Figure 6 also shows the velocity and temperature contours in the computing domain. The maximum velocity is 31.48 m/s and the maximum temperature is about 3009 K (2736^oC).

Fig. 6: A) Velocity, and B) Temperature

The Damkohler number and formation rate of combustion products can also be seen in Figure 7.

Fig. 7: A) The Domkohler number, and B) Formation rate of the product

The stream function and turbulent flame speed complete the contours presented in this project. The highest value of turbulent flame speed is 1.248 m/s.

Fig. 8: A) Stream function, and B) Turbulent flame speed

Conclusion

 The details of the simulation of the V-shaped flame by the Zimont method provide the ability for scientific development from the point of view of energy, flow characteristics, and dimensions of the flame in the premixed combustion process.
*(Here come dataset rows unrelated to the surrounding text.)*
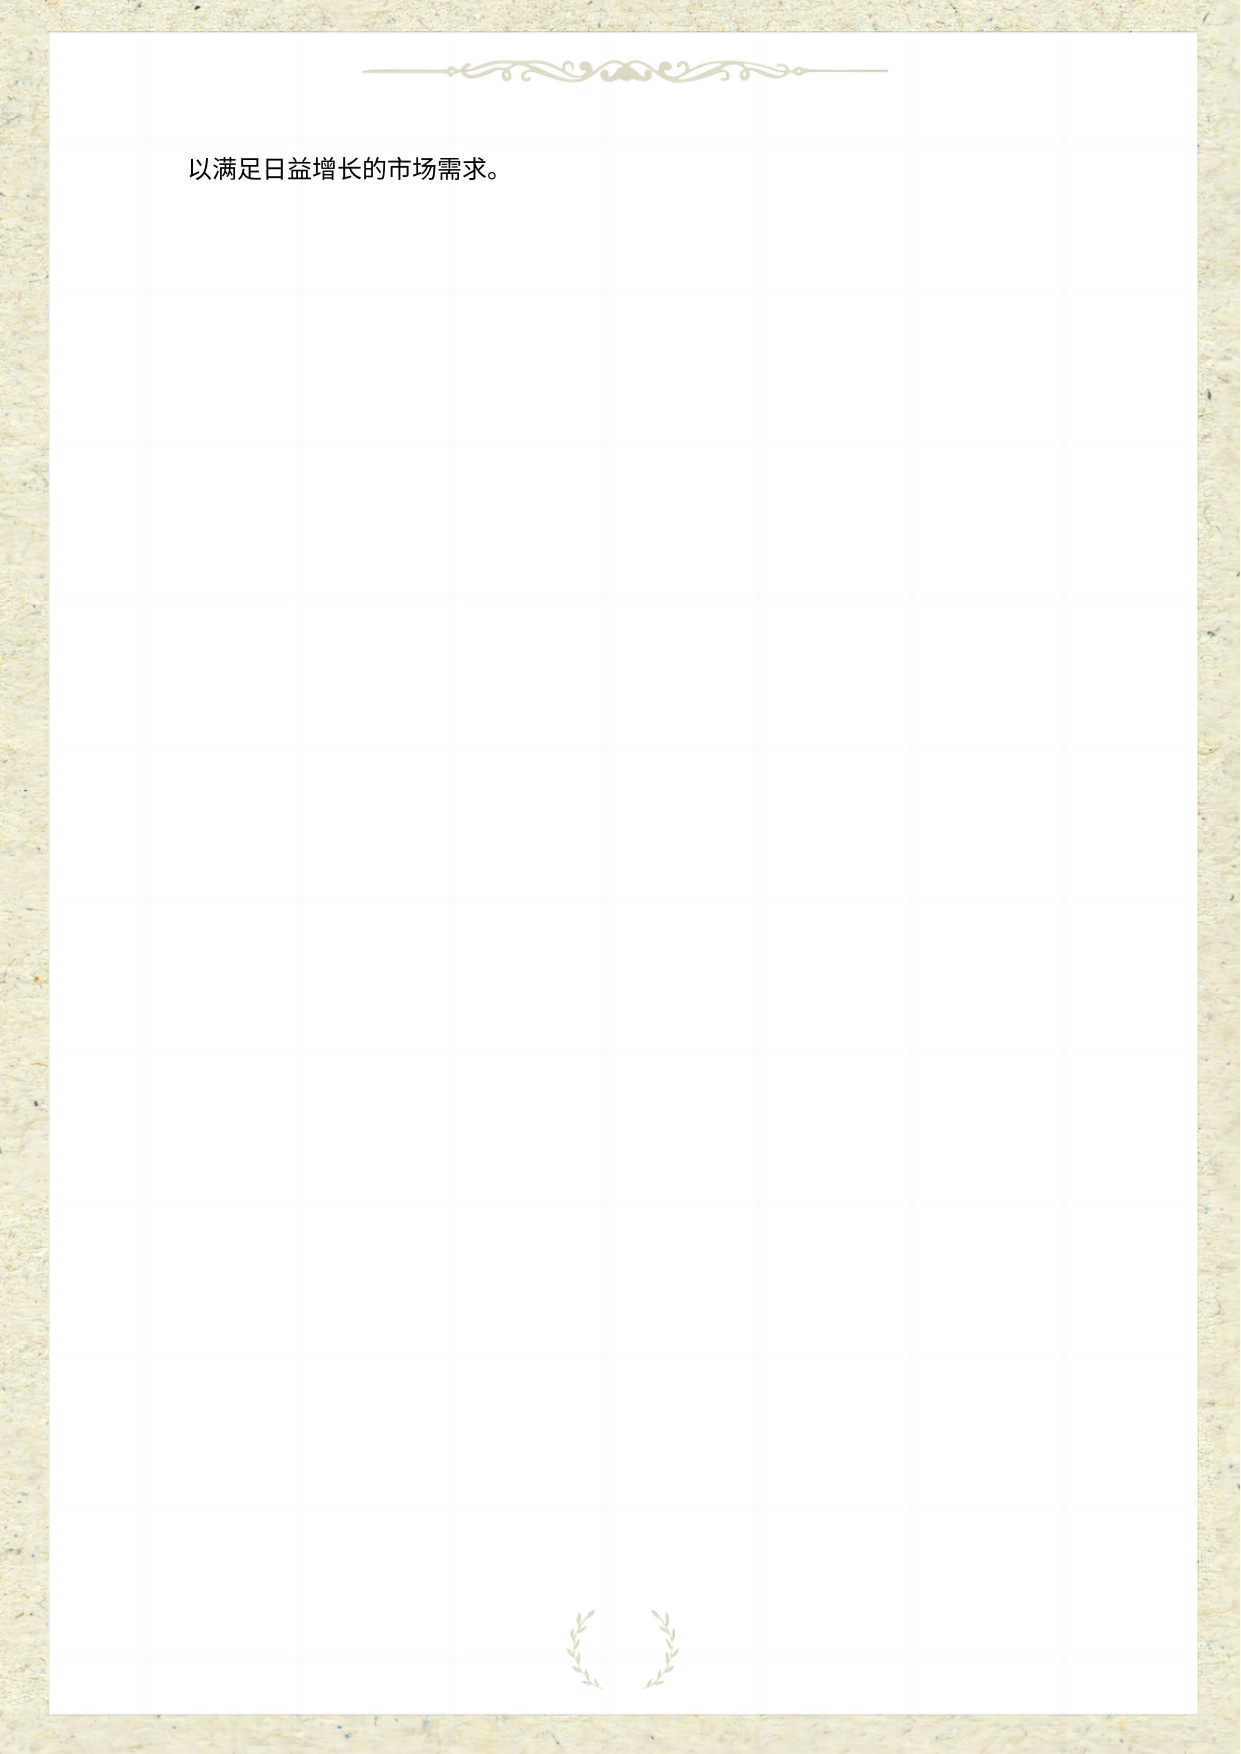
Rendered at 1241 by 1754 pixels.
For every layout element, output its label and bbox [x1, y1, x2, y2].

picture [0, 0, 1241, 1754]
text [187, 150, 1053, 186]
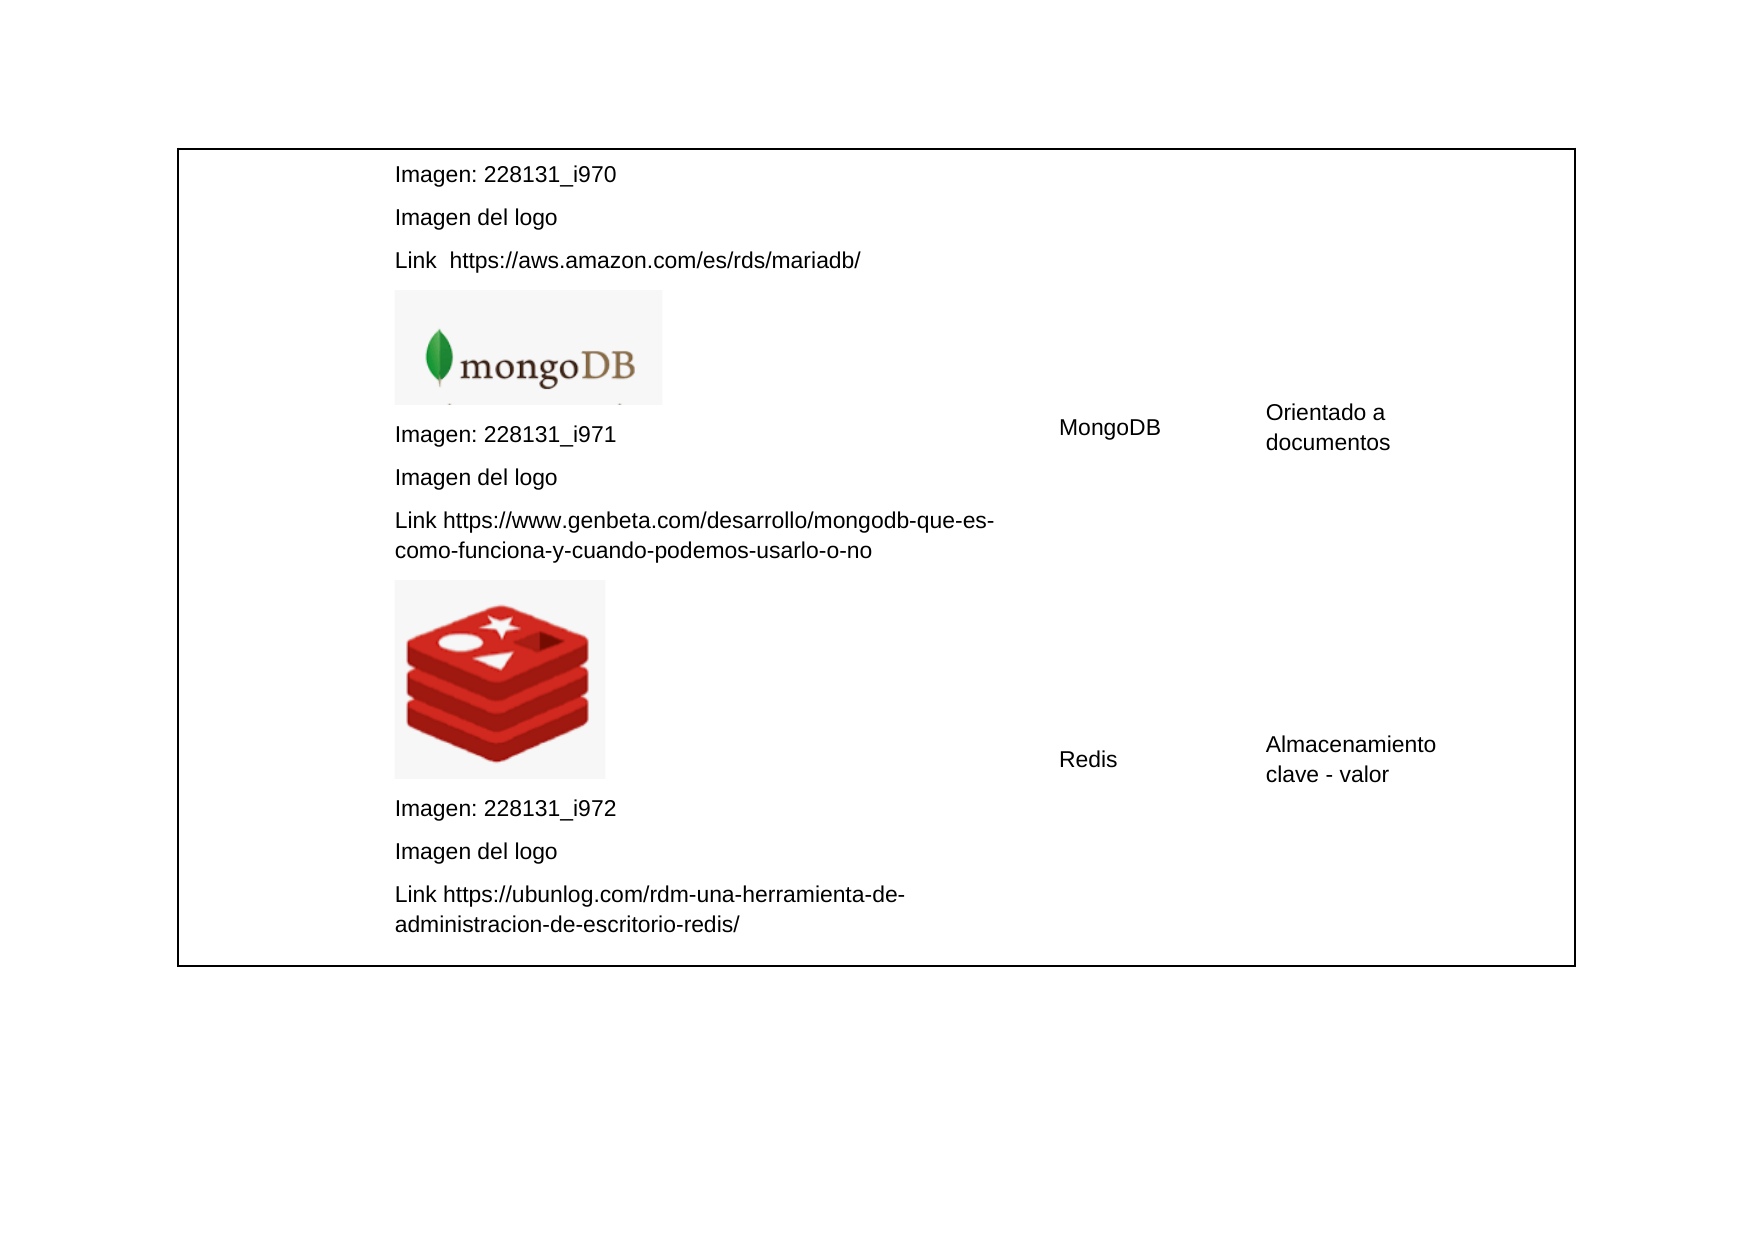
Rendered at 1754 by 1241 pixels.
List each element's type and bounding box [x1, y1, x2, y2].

picture [394, 580, 606, 779]
picture [394, 290, 663, 405]
table_cell [179, 150, 1574, 965]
With its good accuracy and relatively low computational cost, this method helps a lot in the design of industrial combustion chambers. However, understanding the combustion phenomenon and how to correctly simulate it with high accuracy is very important in the design of various systems. In this project, it is tried to provide complete details of the simulation of air-methane premixed in a combustion chamber. To validate the simulation, the obtained result has been compared with an existing scientific study [1]. The results of the flame shape as well as the comparison of the obtained density with the data of the paper show the good accuracy of the present simulation. However, the difference in the results also arises from the change in the selected model compared to that research. In the selected paper, the authors used the EBU for flame simulation, while in the present project, the Zimont method was used for flame modeling. The Zimont method has good accuracy in simulations, and more importantly, it can be simulated with the help of Ansys Fluent 2024. While the EBU method existed in older versions of the software, it is not available in the 2024 version of this software.

Reference

 [1] El, Khazen MI, Hmaied Benticha, and Francois-Xavier Demoulin. “Numerical simulation of a premixed turbulent V-shaped flame.” Thermal Science 15, no. 2 (2011): 311-320.